# INSTRUCTIONS TO FOLLOW
Pick out and copy every line in the rows below that contains the string "skLineSegment".

# GIVEN RECORDS
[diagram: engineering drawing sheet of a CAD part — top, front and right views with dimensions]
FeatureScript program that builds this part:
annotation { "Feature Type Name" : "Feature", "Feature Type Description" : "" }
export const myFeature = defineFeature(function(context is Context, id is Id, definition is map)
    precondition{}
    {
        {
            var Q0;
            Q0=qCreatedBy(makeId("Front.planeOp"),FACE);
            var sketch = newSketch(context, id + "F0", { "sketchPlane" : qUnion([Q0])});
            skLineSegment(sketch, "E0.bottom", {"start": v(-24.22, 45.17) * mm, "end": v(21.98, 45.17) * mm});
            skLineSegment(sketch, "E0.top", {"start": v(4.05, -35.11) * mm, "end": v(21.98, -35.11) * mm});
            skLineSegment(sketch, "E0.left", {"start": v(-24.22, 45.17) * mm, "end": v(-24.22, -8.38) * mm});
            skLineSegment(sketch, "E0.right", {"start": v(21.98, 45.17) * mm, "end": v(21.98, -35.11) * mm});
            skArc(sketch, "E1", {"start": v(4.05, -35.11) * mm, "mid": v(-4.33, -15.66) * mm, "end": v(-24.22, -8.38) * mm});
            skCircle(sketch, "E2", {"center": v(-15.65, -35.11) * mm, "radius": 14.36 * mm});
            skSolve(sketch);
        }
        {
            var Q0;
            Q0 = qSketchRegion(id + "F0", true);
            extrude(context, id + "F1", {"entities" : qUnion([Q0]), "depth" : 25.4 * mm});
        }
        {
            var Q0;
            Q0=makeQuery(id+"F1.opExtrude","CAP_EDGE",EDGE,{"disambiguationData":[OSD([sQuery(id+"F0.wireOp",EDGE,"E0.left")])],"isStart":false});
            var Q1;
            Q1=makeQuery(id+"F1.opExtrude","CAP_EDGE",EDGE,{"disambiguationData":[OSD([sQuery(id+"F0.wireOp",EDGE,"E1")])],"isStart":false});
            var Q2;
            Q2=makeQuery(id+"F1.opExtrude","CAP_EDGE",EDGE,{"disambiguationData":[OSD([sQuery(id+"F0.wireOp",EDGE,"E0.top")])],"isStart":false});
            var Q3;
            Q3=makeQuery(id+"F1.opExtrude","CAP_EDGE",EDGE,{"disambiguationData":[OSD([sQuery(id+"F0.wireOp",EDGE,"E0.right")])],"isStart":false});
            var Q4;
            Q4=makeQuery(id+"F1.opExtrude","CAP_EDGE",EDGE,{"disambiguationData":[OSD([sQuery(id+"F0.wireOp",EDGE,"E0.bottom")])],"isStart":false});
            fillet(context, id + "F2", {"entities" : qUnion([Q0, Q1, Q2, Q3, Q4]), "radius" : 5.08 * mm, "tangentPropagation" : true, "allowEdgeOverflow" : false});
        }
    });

---

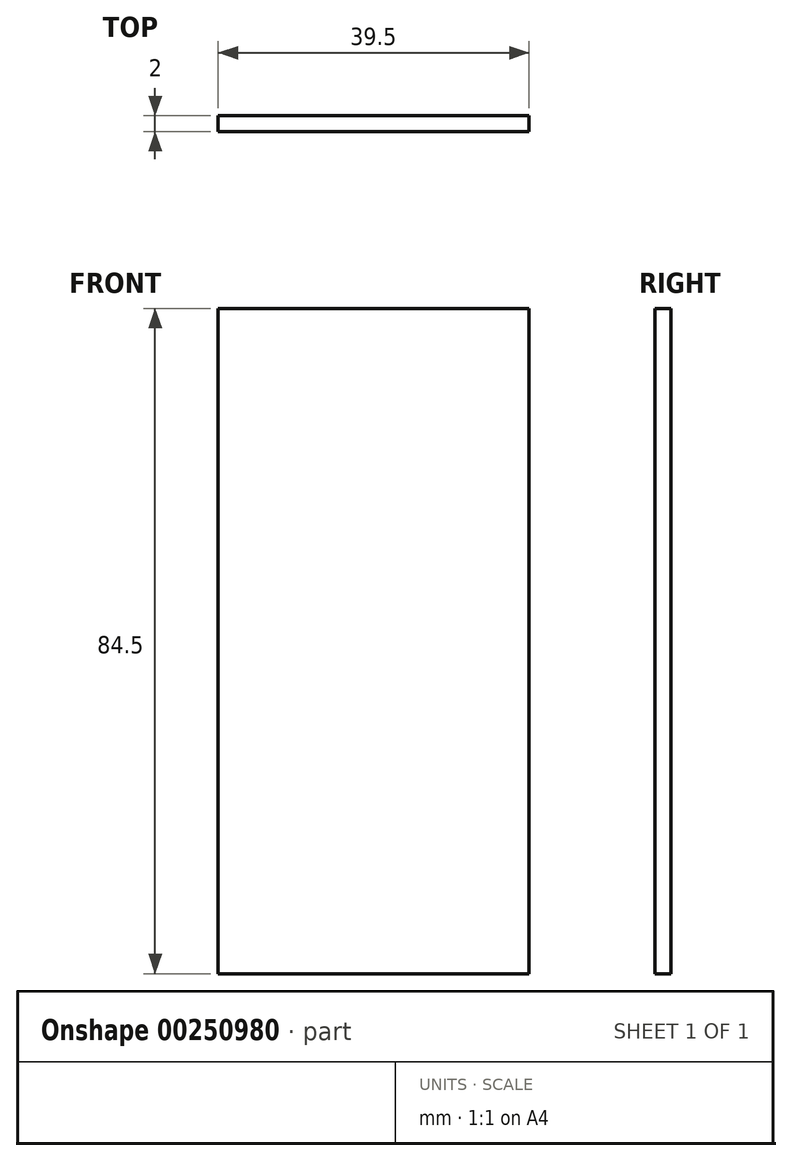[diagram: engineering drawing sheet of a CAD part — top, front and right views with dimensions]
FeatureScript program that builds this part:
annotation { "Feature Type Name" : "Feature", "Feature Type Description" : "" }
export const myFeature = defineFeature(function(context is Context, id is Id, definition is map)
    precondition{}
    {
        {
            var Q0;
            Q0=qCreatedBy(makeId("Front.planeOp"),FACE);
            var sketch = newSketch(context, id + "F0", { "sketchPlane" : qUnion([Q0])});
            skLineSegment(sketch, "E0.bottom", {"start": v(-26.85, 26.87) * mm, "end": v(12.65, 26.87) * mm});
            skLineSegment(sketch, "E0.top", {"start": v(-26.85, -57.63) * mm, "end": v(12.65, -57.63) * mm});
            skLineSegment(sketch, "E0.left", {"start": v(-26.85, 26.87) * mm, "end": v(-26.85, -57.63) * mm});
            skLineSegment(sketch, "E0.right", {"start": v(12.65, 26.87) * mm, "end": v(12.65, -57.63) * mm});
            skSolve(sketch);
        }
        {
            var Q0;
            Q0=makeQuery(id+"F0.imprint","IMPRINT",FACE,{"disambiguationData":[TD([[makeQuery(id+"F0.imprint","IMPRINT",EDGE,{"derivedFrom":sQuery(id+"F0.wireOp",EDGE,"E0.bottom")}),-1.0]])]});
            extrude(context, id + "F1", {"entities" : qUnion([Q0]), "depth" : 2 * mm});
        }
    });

# REPLY
            skLineSegment(sketch, "E0.bottom", {"start": v(-24.22, 45.17) * mm, "end": v(21.98, 45.17) * mm});
            skLineSegment(sketch, "E0.top", {"start": v(4.05, -35.11) * mm, "end": v(21.98, -35.11) * mm});
            skLineSegment(sketch, "E0.left", {"start": v(-24.22, 45.17) * mm, "end": v(-24.22, -8.38) * mm});
            skLineSegment(sketch, "E0.right", {"start": v(21.98, 45.17) * mm, "end": v(21.98, -35.11) * mm});
            skLineSegment(sketch, "E0.bottom", {"start": v(-26.85, 26.87) * mm, "end": v(12.65, 26.87) * mm});
            skLineSegment(sketch, "E0.top", {"start": v(-26.85, -57.63) * mm, "end": v(12.65, -57.63) * mm});
            skLineSegment(sketch, "E0.left", {"start": v(-26.85, 26.87) * mm, "end": v(-26.85, -57.63) * mm});
            skLineSegment(sketch, "E0.right", {"start": v(12.65, 26.87) * mm, "end": v(12.65, -57.63) * mm});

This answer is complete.